**Instructions**:
**a)** Please update the ribosome binding site study summary from "Purpose of the" up to and including "functional mRNA sequences.", with "Escherichia coli" swapped for "E. coli".
**b)** Take the ribosome binding site study summary further, picking up after its final line.

**Document segment**:
====

Published on: February 25, 2011

Area of Science:

  • Molecular Biology
  • Genetics
  • Biochemistry

Background:

  • Studying synthetic biomolecular systems aids in understanding inherent biological capabilities.
  • The native biological context can obscure intrinsic functions of molecular mechanisms.

Purpose of the Study:

  • To identify efficient ribosome binding sites (RBSs) in an unbiased, high-throughput manner.
  • To investigate novel mechanisms of protein translation initiation.

Main Methods:

  • Utilized a minimal, reconstituted translation system from Escherichia coli.
  • Employed ribosome display, an in vitro selection technique, to enrich for functional mRNA sequences.
  • Applied high-throughput screening to identify efficient RBSs.

Main Results:

  • Discovered highly efficient cytosine-rich (C-rich) RBS sequences in addition to canonical Shine-Dalgarno (SD) motifs.

====

**Excerpted records**:
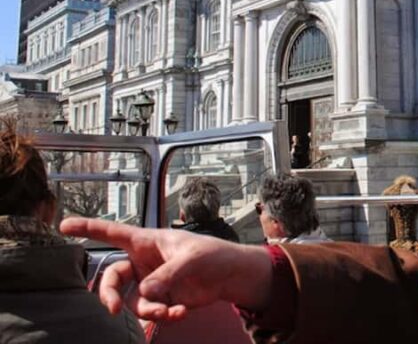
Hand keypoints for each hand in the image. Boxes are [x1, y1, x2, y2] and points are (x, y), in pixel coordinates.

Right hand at [60, 218, 271, 320]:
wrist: (231, 275)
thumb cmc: (212, 254)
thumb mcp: (191, 258)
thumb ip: (166, 275)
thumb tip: (144, 294)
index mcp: (148, 241)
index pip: (113, 233)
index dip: (88, 228)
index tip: (64, 224)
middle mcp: (144, 262)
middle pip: (112, 278)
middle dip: (107, 295)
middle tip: (110, 310)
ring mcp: (152, 282)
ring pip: (131, 301)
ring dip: (148, 310)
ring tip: (169, 311)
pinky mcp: (162, 299)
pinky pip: (151, 312)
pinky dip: (163, 316)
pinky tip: (180, 313)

====

**Your responses**:
**a)**
Purpose of the Study:

  • To identify efficient ribosome binding sites (RBSs) in an unbiased, high-throughput manner.
  • To investigate novel mechanisms of protein translation initiation.

Main Methods:

  • Utilized a minimal, reconstituted translation system from E. coli.
  • Employed ribosome display, an in vitro selection technique, to enrich for functional mRNA sequences.

**b)**
  • Observed that C-rich sequences exhibit complementarity to the 16S rRNA of the small ribosomal subunit.
  • Demonstrated that broad-specificity base-pairing may be a general mechanism for efficient translation.

Conclusions:

  • Cytosine-rich sequences represent an underappreciated class of efficient RBSs.
  • The findings suggest a conserved, broad-specificity base-pairing mechanism for translation initiation across diverse species.
  • Identified C-rich RBSs have relevance in various organisms, including bacteriophages, plants, and vertebrates.